# Computer Science Comprehensive Examination Computer Architecture [60 points]

This examination is open book. Please do all of your work on these sheets. Do not do your work in a blue book.

Number: \_\_\_\_\_

| Problem | Max Score | Your Score |
|---------|-----------|------------|
| 1       | 20        |            |
| 2       | 20        |            |
| 3       | 20        |            |
| TOTAL   | 60        |            |

## Problem 1: Short Answer [20 points]

- A. [7 points] Assume a pipelined processor with N pipeline stages. As we increase N, briefly explain that happens to the following (increase/decrease + 1 sentence reasoning)
  - Clock cycle time: Decreases fewer gates per pipeline stage
  - Cycles per instructions: Increases more data and control hazards

Considering clock cycle time only, is there a limit or point of diminishing returns for the number of pipeline stages in a processor? Why?

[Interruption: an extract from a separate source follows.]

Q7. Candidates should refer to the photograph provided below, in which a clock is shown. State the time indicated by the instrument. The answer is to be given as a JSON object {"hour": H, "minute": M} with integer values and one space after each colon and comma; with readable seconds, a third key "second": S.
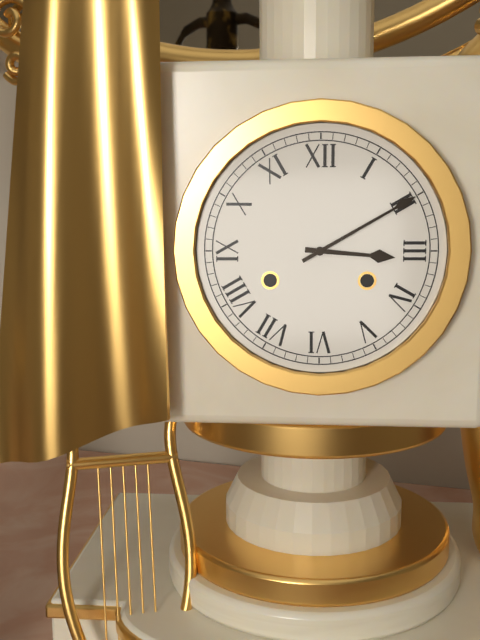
{"hour": 3, "minute": 10}
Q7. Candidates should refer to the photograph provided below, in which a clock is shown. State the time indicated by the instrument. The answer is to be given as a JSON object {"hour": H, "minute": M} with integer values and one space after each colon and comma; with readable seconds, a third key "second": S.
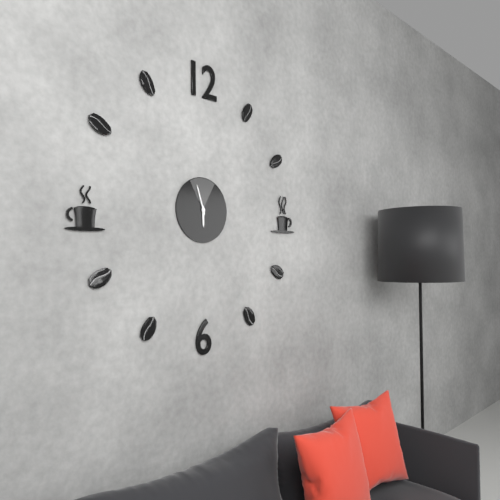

Yes there is. Clock cycle is limited by clock skew and pipeline register clocking overhead. As we subdivide the work for each instruction in more pipeline stages, eventually the clock cycle will become equal to the skew+overhead. Deeper pipelining, will not lead to additional clock cycle benefits.

[7 points] Assume a first level data cache with capacity (C), associativity (A), and block size (B). Draw the expected effect on hit rate as C, A, and B increase respectively. In each case, we vary one of the three parameters, while the other two are kept constant. Mark any interesting points on the graphs with 3-4 words to provide some reasoning.



B. [6 points] What does the following MIPS code do? What is the instruction cache miss rate? What is the data cache miss rate? Assume the caches are initially empty and have a 16 byte line size.

move \$t0, \$a0 addi \$t1, \$t0, 4000 loop: Sw \$t0, 0(\$t0) addi \$t0, \$t0, 4 slt \$t2, \$t0, \$t1 bne \$t2, \$zero, loop exit:

The code intitializes a 1000 words to the memory address of the word

Icache miss rate = 2/(2 + 1000\*4) = 2/4002 = 0.05% Dcache miss rate = 1/4 = 25%

# Problem 2: Instruction-Set Architecture Design [20 Points]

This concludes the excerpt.